AI’s role in the COVID vaccination process
Since its inception, artificial intelligence has represented a great hope for medical research. Once taught, AI can simply perform complex and repetitive tasks much faster than humans can. It filters information and recognizes patterns much better than the vast majority of us can. COVID-19 has presented the challenge that is putting to the test how much our current level of AI can aid in medical breakthroughs. First, it was used to help develop vaccines. Now, it’s helping to get vaccines into arms safely.
Side Effects
In the UK, the government has contracted software company Genpact UK to develop AI to process people’s adverse reactions to COVID-19 vaccines. While approved vaccines have undergone lengthy, multistage clinical trials and have been deemed safe by accredited doctors, there are side effects to any drug. There is always a small percentage of people who have negative physical reactions to shots, and governments are planning to vaccinate literally billions of people before the year is out. Not everything will go perfectly.
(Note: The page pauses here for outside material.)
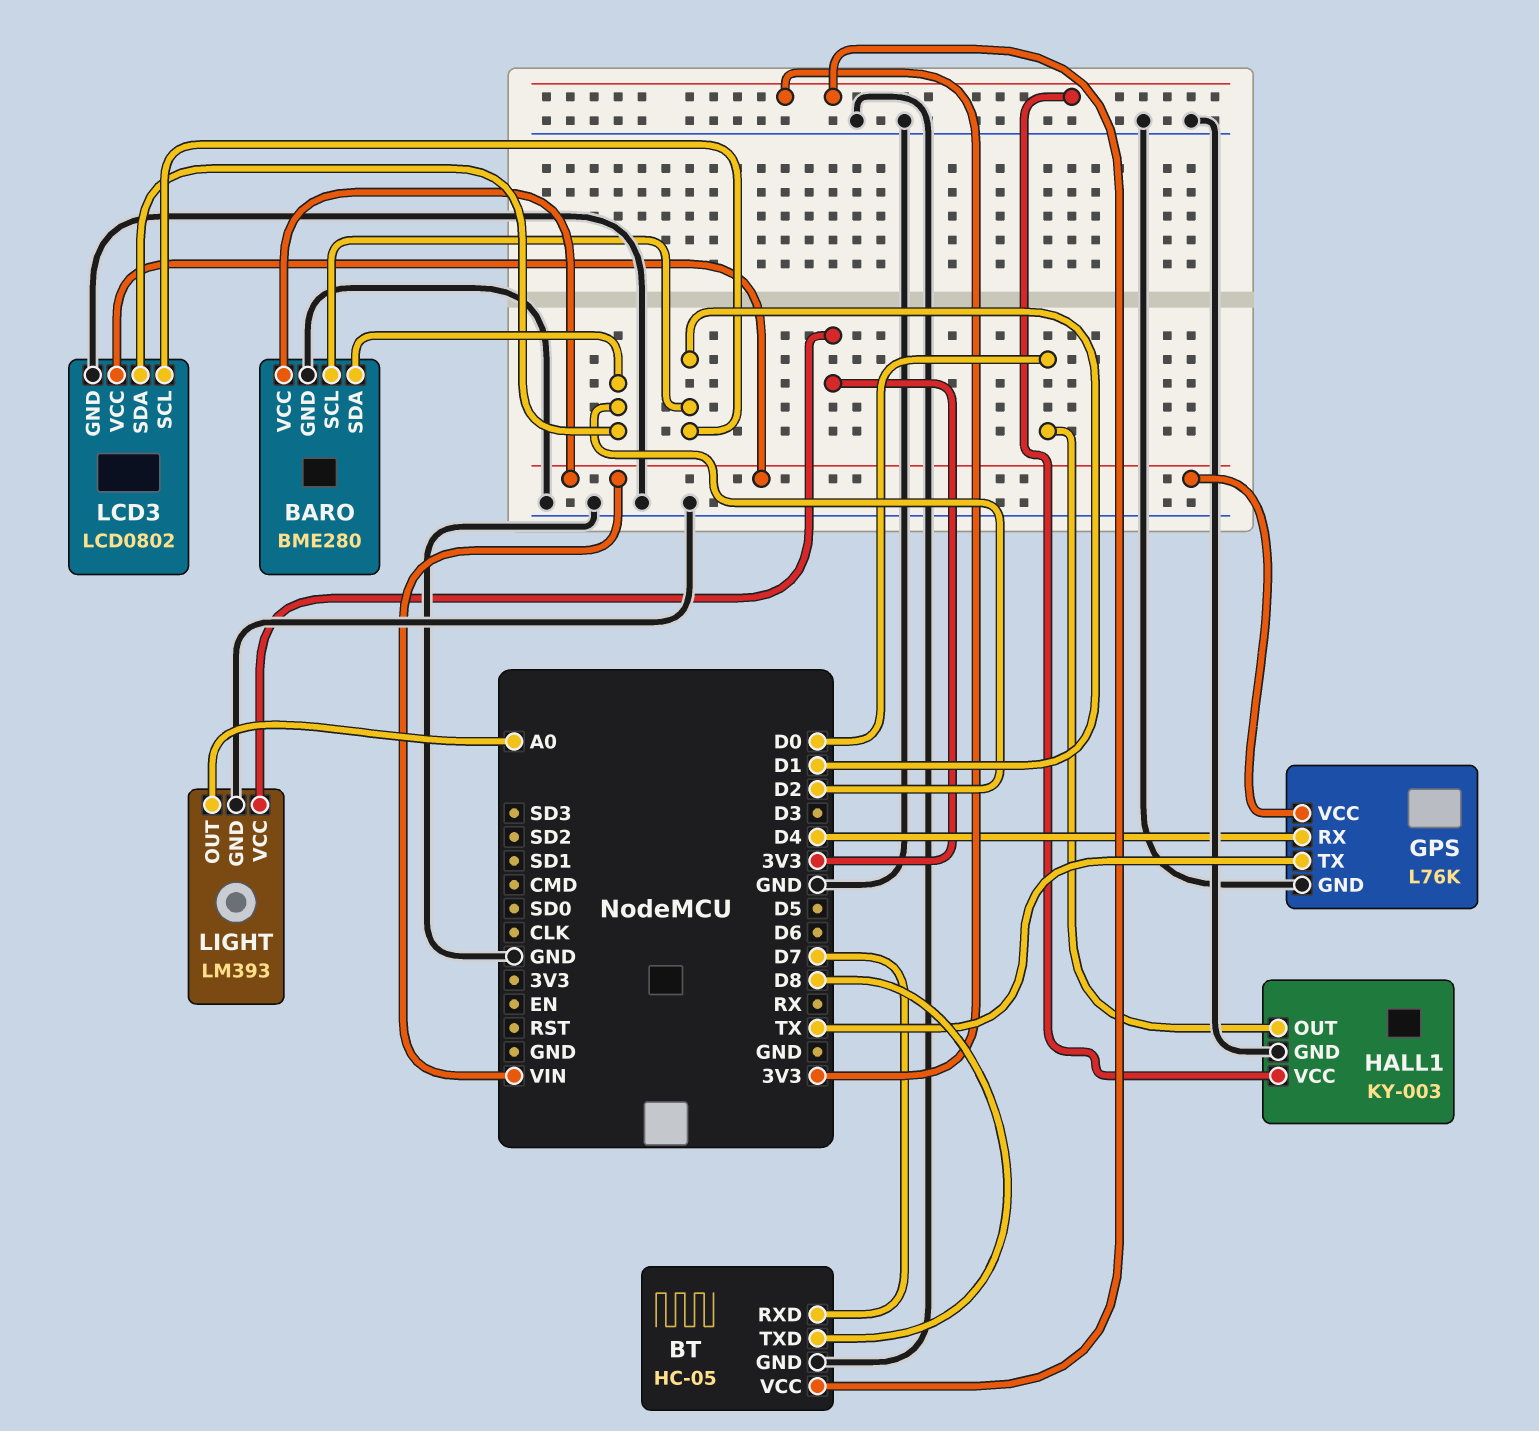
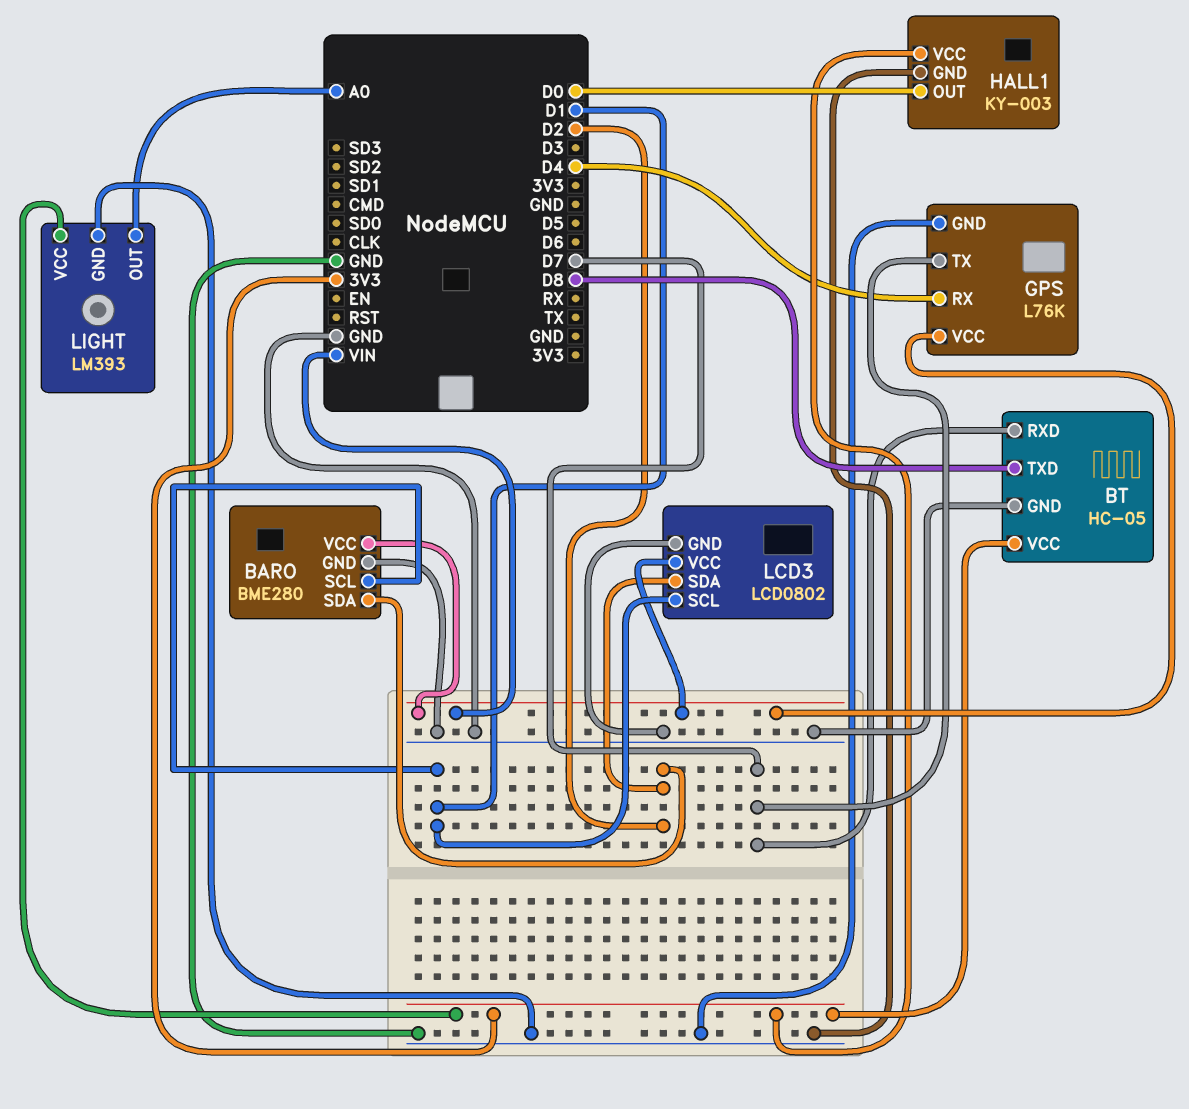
GPS pin TX: TX -> D7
As a Medicines and Healthcare Regulatory Authority spokesperson told Healthcare IT News, ““Our past experience with other new immunization campaigns is that we tend to receive around 1 Yellow Card report per 1,000 doses administered and we are preparing our surveillance systems on that basis.
“The purpose of the AI tool we are introducing as part of our Yellow Card system is to help us rapidly evaluate such reports after approval, and not as part of the approval process.”
In the US, the FDA awarded prizes to companies, including Enigma, for designing algorithms to spot trends in adverse reactions. Thus far, the FDA has not announced it will employ these algorithms, but the Biden administration may very well do so as it aims to distribute 100 million vaccines in its first 100 days.
Effectiveness
Racial minorities have borne a proportionally heavier burden of COVID-19 death and illness than white people. Not without good reason a higher percentage of minority populations are wary of vaccines. Thus, they were underrepresented in clinical trials and as a result COVID-19 vaccines might not be as effective in some minorities’ immune systems as it will be in the rest of the population.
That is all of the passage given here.